I don't think they do, and I shake my head and look around the lobby. Like most of the worlds four-plus billion inhabitants, I doubt that world peace is really possible.

But then I think of my recent trip to Kuala Lumpur, the capital of Malaysia, and deep in the heart of Asia. Here Muslim women cloaked in dark veils which act them from the outside world and act like portable saunas in the intense tropical heat, carry shopping bags down the chuck-hole riddled road. Alongside them are Indian women draped in orange, yellow and fuchsia saris spun with golden thread. The veiled women say nothing, but merely follow their turbaned husbands through the cobbled alleyways filled with bicycles and motor scooters.

Many Chinese hawkers hold curried fish heads over steaming cooking pots, while others display fake Rolex watches and Polo shirts, rice bowls and porcelain chopsticks, all in stalls that spring up in the evening. On the other side of the street, members of the British cricket club, who are dressed in white, skirt across the manicured green lawns against the backdrop of Tudor-style buildings, set against the backdrop of tallest office tower in the world.

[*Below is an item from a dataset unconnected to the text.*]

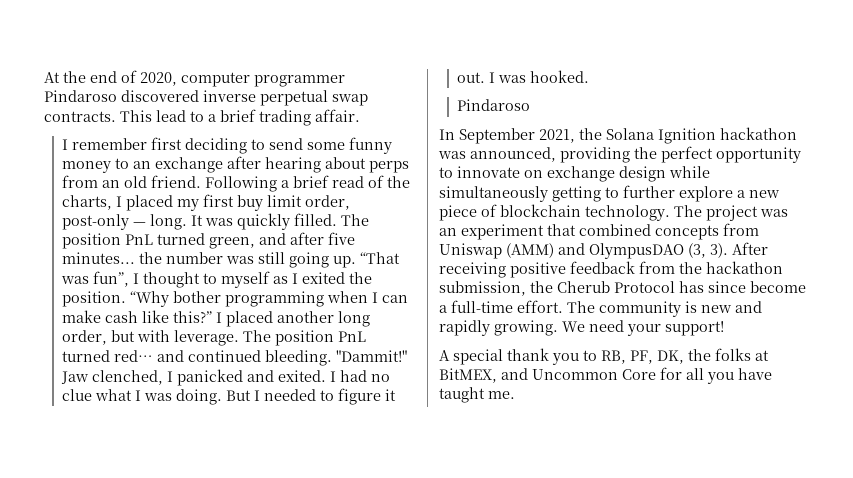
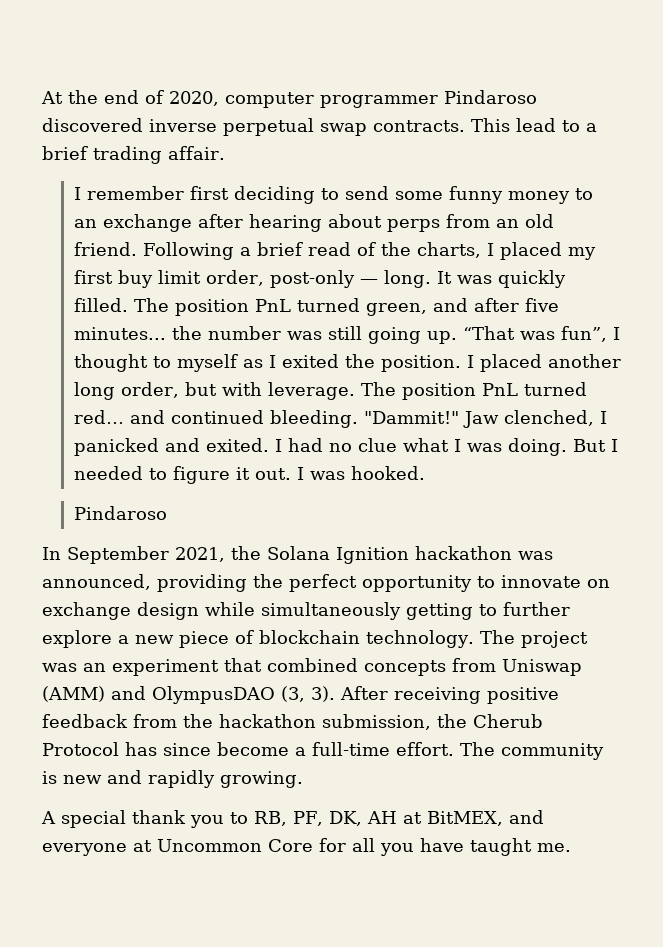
[130,291,409,307] [62,310,213,323] “Why bother programming when I can make cash like this?” -> (461, 363) none
[562,320,724,336] We need your support! -> (303, 779) none
[688,348,751,361] the folks -> [366,811,397,824] AH
(528, 374) none -> [42,840,152,856] everyone at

So diverse are the sights and sound of Malaysia. Yet at the same time I sense a united spirit within this city of Muslims, Hindus, Christians and Buddhists. A city sprinkled with onion-domed, marble-floored mosques where the faithful gather to pray five times each day when the muezzin calls from far atop the minarets. It is a city of intricately-molded temples decorated with life-size ceramic figures depicting Hindu gods and goddesses. Their interiors are filled with offerings of fresh flower leis, tropical fruits and coins. Incense-filled Buddhist shrines and temples with golden smiling Buddhas sit atop altars and monks dressed in bright orange robes chant before them. Steepled Christian churches also exist in this religious menagerie, flanked with bell towers and Bible-laden pews.

Still, what surprises me the most is the aura of peace connecting these religious sanctuaries; a peace that also seems to infiltrate the people of Juala Lumpur. To me, this country represents a 'melting pot' of different cultures, much like my homeland is based upon. Yet here is seems like a symphony orchestra, composed of many different sections which all blend together to form a harmonious whole. Just as each musical instrument in an orchestra is unique, it still contributes to the orchestra's whole. In Kuala Lumpur each of its citizens fulfill his or her own unique part in this 'symphony of society,' yet they still contribute to its whole. Its end product? What appears to be to be a 'perfect symphony' of peace and harmony; one of all peoples working and living together.

"Next," I hear the postal clerk calls. My mind comes back to the line and I notice my number glowing on the screen above me. As I approach the counter, I see an old lady burdened with several large packages leaning against the wall, her face pale. I stop, press my number in her hand, and take another from the dispenser.

"I believe it's your turn," I tell her. She smiles at me gratefully and moves toward the counter, her tired feet shuffling across the floor.

On my way from the building forty-five minutes later, I actually find myself feeling refreshed, hopeful. I recite the words of the song Father Bernard always began his Easter and Christmas mass with.

"Let there be peace on earth and let it begin with me."